文摘Objective: To study effects of Shenmai Injection on hypertensive heart failure and its mechanism for inhibiting myocardial fibrosis. Methods: Salt-sensitive(Dahl/SS) rats were fed with normal diet(0.3% Na Cl) and the high-salt diet(8% Na Cl) to observe the changes in blood pressure and heart function, as the control group and the model group. Salt-insensitive rats(SS-13BN) were fed with the high-salt diet(8% Na Cl) as the negative control group. After modeling, the model rats were randomly divided into heart failure(HF) group, Shenmai Injection(SMI) group and pirfenidone(PFD) group by a random number table, with 6 rats in each group. They were given sterilized water, SMI and pirfenidone, respectively. Blood pressure, cardiac function, fibrosis and related molecular expression were detected by sphygmomanometer, echocardiogram, enzyme linked immunosorbent assay(ELISA),hematoxylin-eosin staining, Masson staining, immunofluorescence and qPCR analysis. Results: After high-salt feeding, compared with the control and negative control group, in the model group the blood pressure increased significantly, the left ventricular ejection fraction(LVEF) and left ventricular fraction shortening(LVFS) were significantly reduced, and the serum NT-pro BNP concentration increased significantly(all P<0.05);furthermore,the arrangement of myocardial cells was disordered, the edema was severe, and the degree of myocardial fibrosis was also significantly increased(P<0.05);the protein and m RNA expressions of collagen type Ⅰ(Col Ⅰ) were up-regulated(P<0.05), and the mRNA expressions of transforming growth factor β1(TGF-β1), Smad2 and Smad3 were significantly up-regulated(P<0.05).

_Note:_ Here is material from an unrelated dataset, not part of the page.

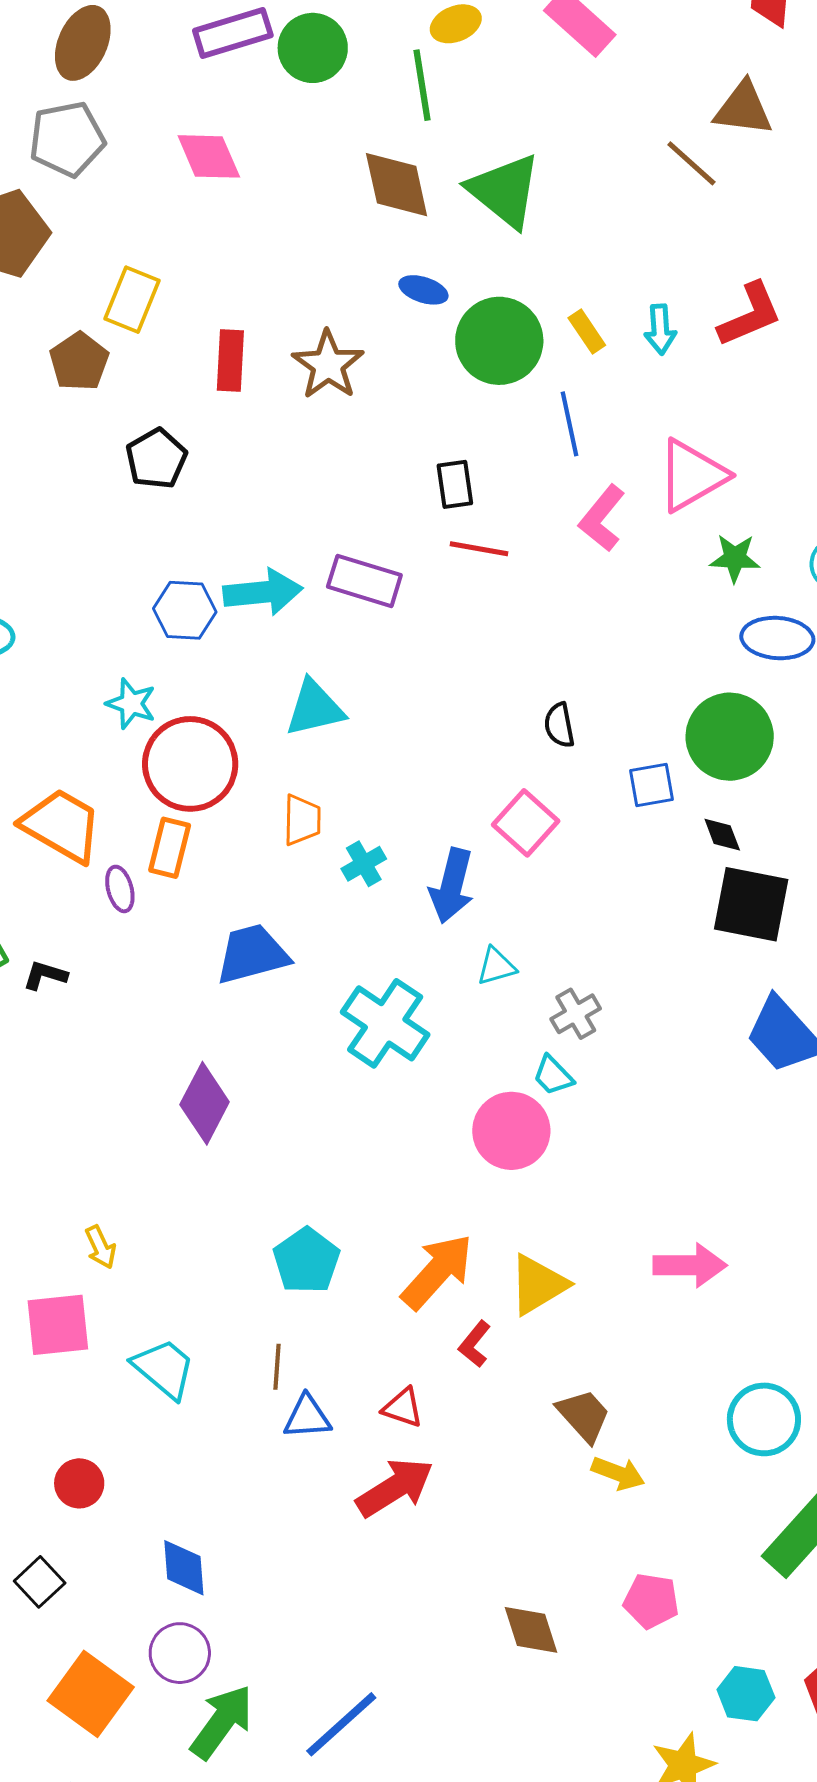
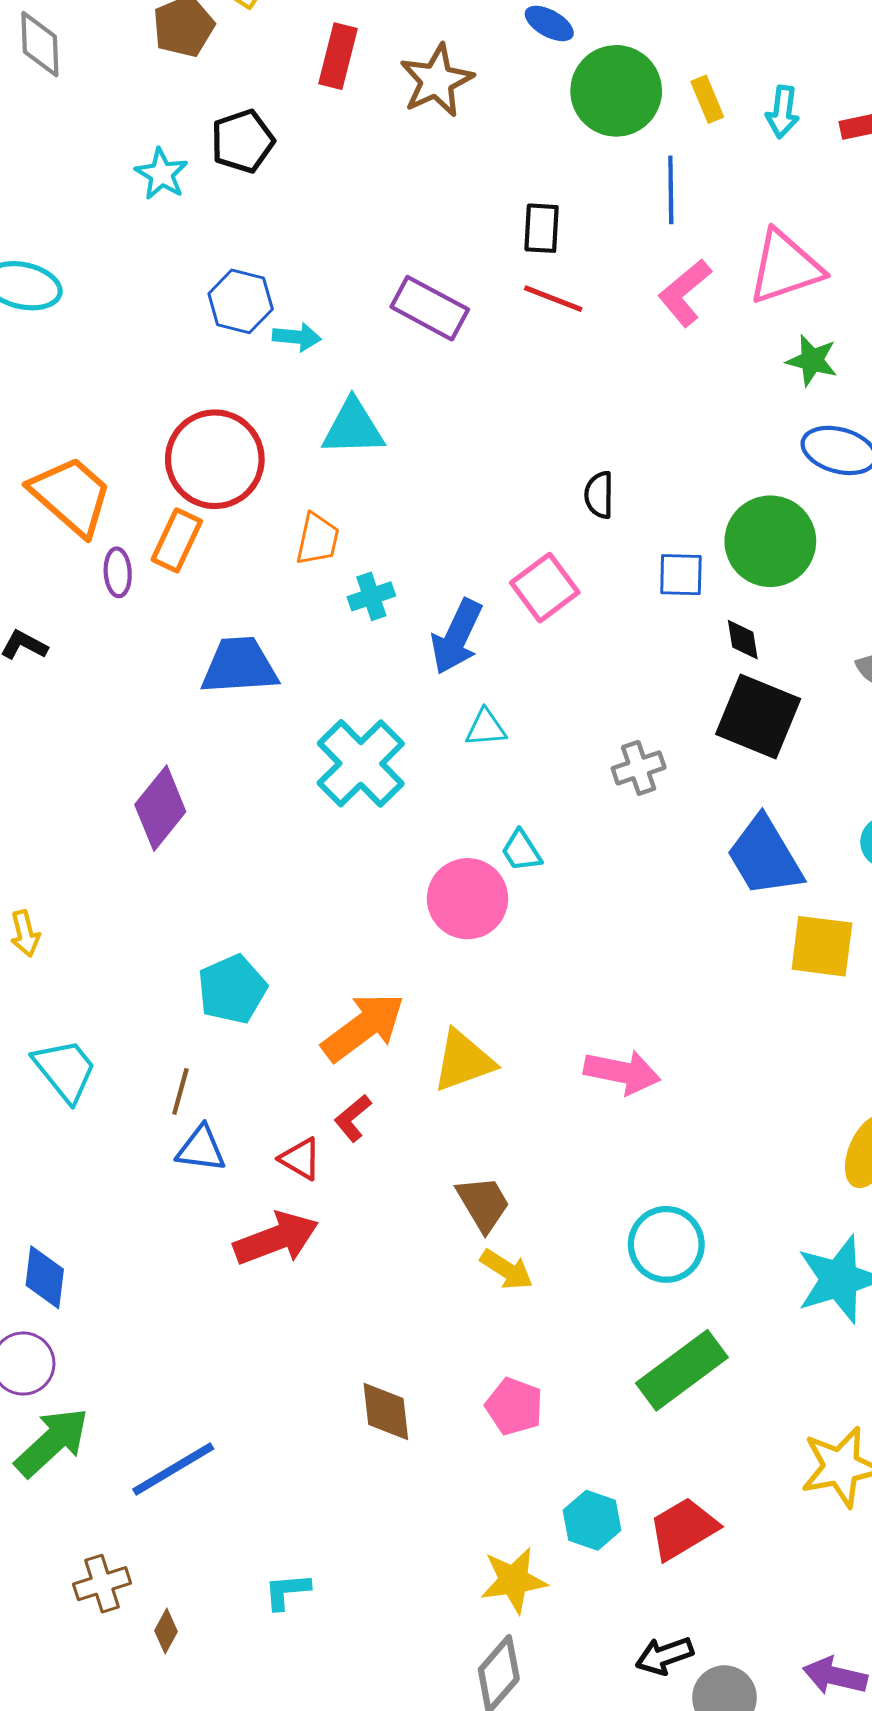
cyan arrow: (263, 592) -> (297, 337), moved, size x0.6
cyan star: (131, 704) -> (161, 174), moved
gray cross: (576, 1014) -> (639, 768), moved
red L-shape: (475, 1344) -> (353, 1118), moved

Compared with HF group, after intervention of Shenmai Injection, LVEF and LVFS increased, myocardial morphology was improved, collagen volume fraction decreased significantly(P<0.05), and the mRNA expressions of Col Ⅰ, TGF-β1, Smad2 and Smad3, as well as Col Ⅰprotein expression, were all significantly down-regulated(all P<0.05). Conclusion: Myocardial fibrosis is the main pathological manifestation of hypertensive heart failure, and Shenmai Injection could inhibit myocardial fibrosis and effectively improve heart failure by regulating TGF-β1/Smad signaling pathway.